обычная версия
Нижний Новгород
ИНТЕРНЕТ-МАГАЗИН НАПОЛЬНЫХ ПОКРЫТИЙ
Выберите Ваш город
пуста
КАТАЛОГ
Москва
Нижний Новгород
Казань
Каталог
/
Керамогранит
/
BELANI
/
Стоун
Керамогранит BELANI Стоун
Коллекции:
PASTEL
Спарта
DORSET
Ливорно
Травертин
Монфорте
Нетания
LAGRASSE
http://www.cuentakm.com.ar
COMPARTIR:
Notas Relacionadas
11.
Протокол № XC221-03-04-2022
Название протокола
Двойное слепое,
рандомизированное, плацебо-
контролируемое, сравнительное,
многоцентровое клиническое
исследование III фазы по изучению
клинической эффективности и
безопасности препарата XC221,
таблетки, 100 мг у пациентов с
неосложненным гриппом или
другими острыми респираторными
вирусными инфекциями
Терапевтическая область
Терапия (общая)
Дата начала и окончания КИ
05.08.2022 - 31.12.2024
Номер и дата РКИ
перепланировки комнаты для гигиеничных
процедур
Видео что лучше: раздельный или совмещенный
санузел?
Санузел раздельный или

☆ ☆ ☆ ☆ ☆

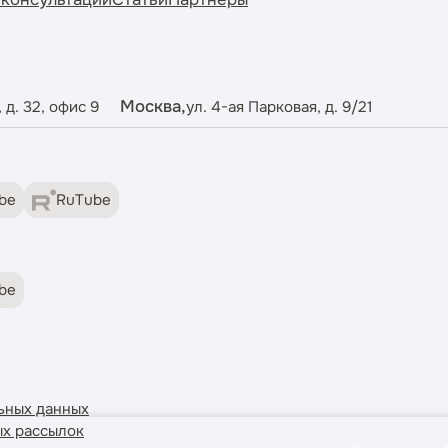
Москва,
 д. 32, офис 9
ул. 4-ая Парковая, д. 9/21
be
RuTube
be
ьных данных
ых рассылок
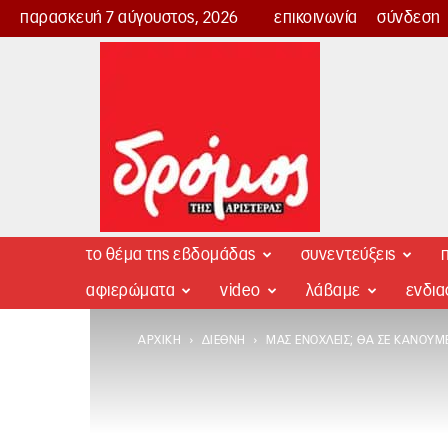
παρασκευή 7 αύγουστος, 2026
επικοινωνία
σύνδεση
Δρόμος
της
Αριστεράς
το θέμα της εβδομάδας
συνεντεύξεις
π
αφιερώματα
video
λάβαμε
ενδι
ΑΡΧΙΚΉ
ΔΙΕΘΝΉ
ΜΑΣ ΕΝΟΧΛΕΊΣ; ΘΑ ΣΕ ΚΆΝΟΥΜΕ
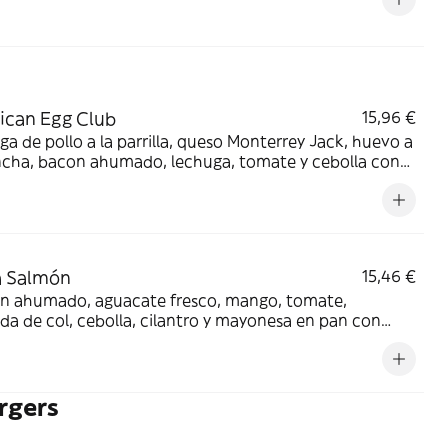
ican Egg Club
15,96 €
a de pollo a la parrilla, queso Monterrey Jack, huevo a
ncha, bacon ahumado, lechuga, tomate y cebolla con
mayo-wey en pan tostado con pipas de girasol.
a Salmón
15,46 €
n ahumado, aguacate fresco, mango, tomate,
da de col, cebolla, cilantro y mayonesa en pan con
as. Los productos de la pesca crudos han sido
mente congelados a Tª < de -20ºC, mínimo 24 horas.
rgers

☆ ☆ ☆ ☆ ☆

About this exercise:
Search the entries above for the word "tomate", and copy every line where it occurs.

Result:
ncha, bacon ahumado, lechuga, tomate y cebolla con
n ahumado, aguacate fresco, mango, tomate,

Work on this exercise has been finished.